In & Out is loosely based upon Tom Hanks’s first Oscar acceptance speech, where he thanked a gay drama teacher of his. In real life, the teacher was already out of the proverbial closet. In In & Out, Kevin Kline plays Howard Brackett, a teacher who’s a week away from getting married to a fellow teacher (Joan Cusack). Cameron Drake (Matt Dillon), an actor and former student of Brackett’s, blurts out Brackett’s gayness during his own Oscar acceptance speech, turning Brackett into the latest media celebrity.

The movie is probably a gay man’s dream of the perfect “outing.” (The screenwriter, Paul Rudnick, is a gay playwright.) That said, why shouldn’t it happen this way? Everyone in Howard’s life has trouble accepting the news, but in the end, they continue to accept him. Along the way are two riotous scenes: one where Howard listens to a self-help masculinity tape and ends up boogeying the night away, and another where Howard is forced to confront his conscience in the form of a Hollywood TV reporter (Tom Selleck).

The movie starts out as a very fey comedy along the lines of The Birdcage (which, unlike most of America, I despised). But the further along it goes, the better and better it gets. Frank Oz, no slouch in the directing department (Little Shop of Horrors, What About Bob?), finds just the right tone for the movie — not too preachy, not too farcical.
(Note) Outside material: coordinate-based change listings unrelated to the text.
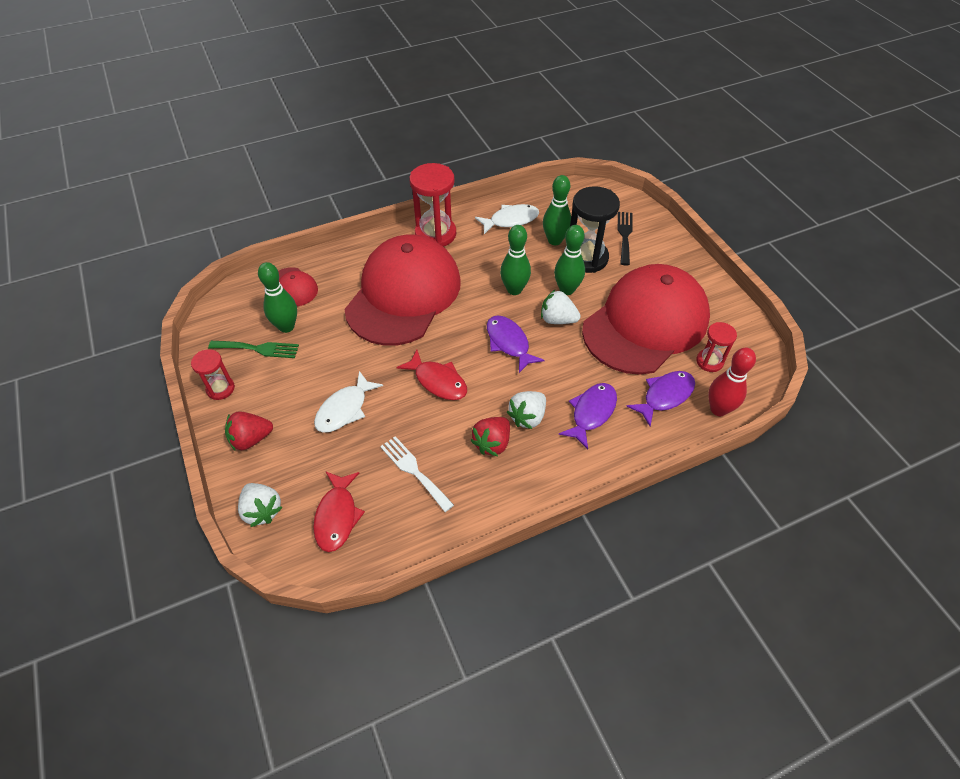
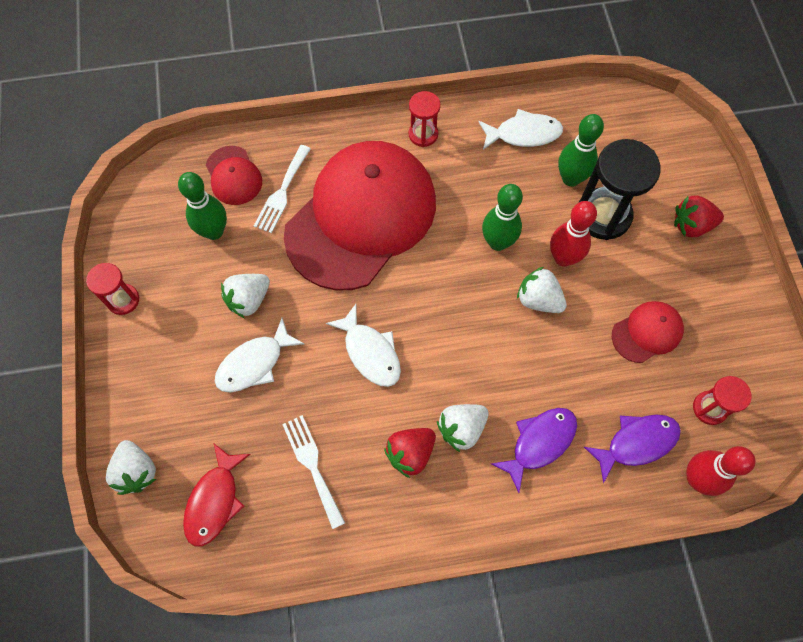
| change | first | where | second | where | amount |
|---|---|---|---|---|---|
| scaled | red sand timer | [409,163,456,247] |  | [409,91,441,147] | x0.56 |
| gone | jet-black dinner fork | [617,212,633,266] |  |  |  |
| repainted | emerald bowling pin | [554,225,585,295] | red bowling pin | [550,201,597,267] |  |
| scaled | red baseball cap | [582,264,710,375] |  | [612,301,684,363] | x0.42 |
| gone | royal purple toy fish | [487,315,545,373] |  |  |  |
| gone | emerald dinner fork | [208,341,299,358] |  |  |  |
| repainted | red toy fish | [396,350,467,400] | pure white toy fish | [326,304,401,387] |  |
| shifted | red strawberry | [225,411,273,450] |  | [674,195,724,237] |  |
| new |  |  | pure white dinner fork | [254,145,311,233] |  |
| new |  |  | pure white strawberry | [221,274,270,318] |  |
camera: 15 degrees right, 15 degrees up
Rudnick’s dialogue has the delicious feeling of saying a lot of things that should be said, about homosexuality and other topics.

And what a stellar cast. Cusack and Dillon never make a wrong move. Bob Newhart (as Howard’s flustered principal) and Selleck have probably never been better in a movie. And Kevin Kline’s physicality is put to best use here, particularly in that dance scene. I don’t know how gays and/or uptight types will find his performance, but I found it perfectly believable and wonderful.

You don’t have to agree with the viewpoint of In & Out to enjoy it. Towards the end of the movie, everyone in it “comes out” in one sense or another. The only lifestyle the movie seems to be promoting is honesty. Of course, that makes some people uncomfortable, too.